How can a tick be preserved for research? - briefly
Preservation typically involves immersion in 70–95 % ethanol, which maintains morphological integrity and DNA quality, or rapid freezing at –80 °C for optimal nucleic‑acid retention. For long‑term storage, specimens can be transferred to 100 % ethanol after initial fixation and kept at low temperature.
How can a tick be preserved for research? - in detail
Collect specimens with fine forceps or a vacuum aspirator, avoiding damage to the mouthparts and legs. Transfer each individual into a pre‑labeled microcentrifuge tube containing the chosen preservative. Ensure labels include species, collection site, date, and collector’s name.
Kill the arthropod quickly to prevent degradation. Acceptable methods include immersion in 70 % ethanol for 1–2 min, exposure to CO₂ for 5 min, or placement on a cold plate (−20 °C) for 10 min. Immediately after killing, move the tick into a long‑term storage solution.
Choose a preservation medium based on downstream analyses:
- 70 % ethanol – suitable for morphological examination and most DNA extractions. Store tubes at 4 °C for up to six months; replace with 95–100 % ethanol for longer periods to prevent water loss.
- RNAlater – stabilizes RNA for transcriptomic work. Submerge the specimen in at least 5 × its volume, incubate at 4 °C for 24 h, then transfer to −80 °C for indefinite storage.
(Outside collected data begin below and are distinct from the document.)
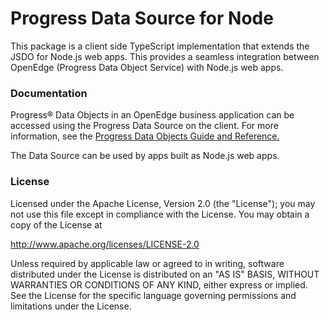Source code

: # Progress Data Source for Node
This package is a client side TypeScript implementation that extends the JSDO for Node.js web apps. This provides a seamless integration between OpenEdge (Progress Data Object Service) with Node.js web apps.

### Documentation
Progress® Data Objects in an OpenEdge business application can be accessed using the Progress Data Source on the client. For more information, see the <a href="https://docs.progress.com/bundle/data-object-guide/page/Overview-of-Progress-Data-Objects-Services-and-Catalogs.html">Progress Data Objects Guide and Reference.</a>

The Data Source can be used by apps built as Node.js web apps.

### License
Licensed under the Apache License, Version 2.0 (the "License"); you may not use this file except in compliance with the License. You may obtain a copy of the License at

http://www.apache.org/licenses/LICENSE-2.0

Unless required by applicable law or agreed to in writing, software distributed under the License is distributed on an "AS IS" BASIS, WITHOUT WARRANTIES OR CONDITIONS OF ANY KIND, either express or implied. See the License for the specific language governing permissions and limitations under the License.
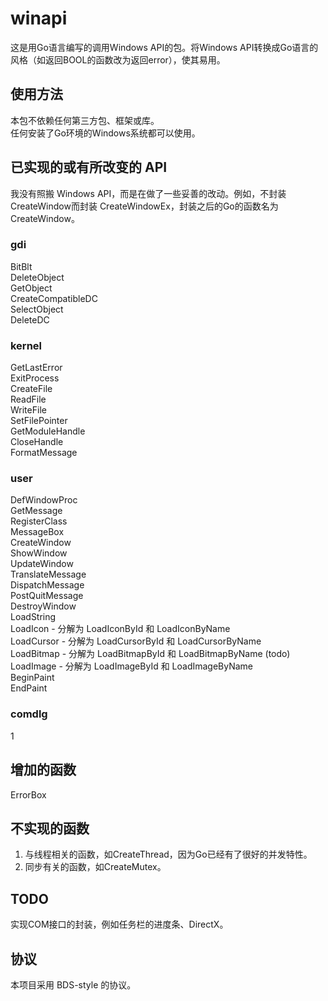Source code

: # winapi #
这是用Go语言编写的调用Windows API的包。将Windows API转换成Go语言的风格（如返回BOOL的函数改为返回error），使其易用。

## 使用方法 ##
本包不依赖任何第三方包、框架或库。<br>
任何安装了Go环境的Windows系统都可以使用。

## 已实现的或有所改变的 API ##
我没有照搬 Windows API，而是在做了一些妥善的改动。例如，不封装CreateWindow而封装 CreateWindowEx，封装之后的Go的函数名为CreateWindow。

### gdi ###
BitBlt<br>
DeleteObject<br>
GetObject<br>
CreateCompatibleDC<br>
SelectObject<br>
DeleteDC<br>

### kernel ###
GetLastError<br>
ExitProcess<br>
CreateFile<br>
ReadFile<br>
WriteFile<br>
SetFilePointer<br>
GetModuleHandle<br>
CloseHandle<br>
FormatMessage<br>

### user ###
DefWindowProc<br>
GetMessage<br>
RegisterClass<br>
MessageBox<br>
CreateWindow<br>
ShowWindow<br>
UpdateWindow<br>
TranslateMessage<br>
DispatchMessage<br>
PostQuitMessage<br>
DestroyWindow<br>
LoadString<br>
LoadIcon - 分解为 LoadIconById 和 LoadIconByName<br>
LoadCursor - 分解为 LoadCursorById 和 LoadCursorByName<br>
LoadBitmap - 分解为 LoadBitmapById 和 LoadBitmapByName (todo)<br>
LoadImage - 分解为 LoadImageById 和 LoadImageByName<br>
BeginPaint<br>
EndPaint<br>

### comdlg ###
1

## 增加的函数 ##
ErrorBox<br>

## 不实现的函数 ##
1. 与线程相关的函数，如CreateThread，因为Go已经有了很好的并发特性。<br>
2. 同步有关的函数，如CreateMutex。

## TODO ##
实现COM接口的封装，例如任务栏的进度条、DirectX。


## 协议 ##
本项目采用 BDS-style 的协议。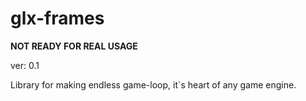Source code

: # glx-frames

__NOT READY FOR REAL USAGE__

ver: 0.1

Library for making endless game-loop, it`s heart of any game engine.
- Freezing – optimal for proteomics and metabolomics. Snap‑freeze in liquid nitrogen or dry ice, then store at −80 °C. Avoid repeated thaw cycles.
- Formalin (4 % buffered) – preserves tissue architecture for histology. Fix for 24 h at room temperature, then rinse and transfer to 70 % ethanol for storage. Not recommended for molecular assays.
If the study requires slide mounting, dehydrate the specimen through an ethanol series (70 %, 80 %, 95 %, 100 % each for 10 min), clear in xylene, and embed in Canada balsam or a synthetic resin. Seal the cover slip with nail polish to prevent desiccation.
Maintain a chain‑of‑custody log that records each handling step, preservative changes, and storage conditions. Periodically inspect tubes for evaporation or contamination; replenish ethanol or RNAlater as needed. Follow institutional biosafety protocols when handling pathogen‑carrying ticks, using gloves, lab coat, and a biosafety cabinet when appropriate.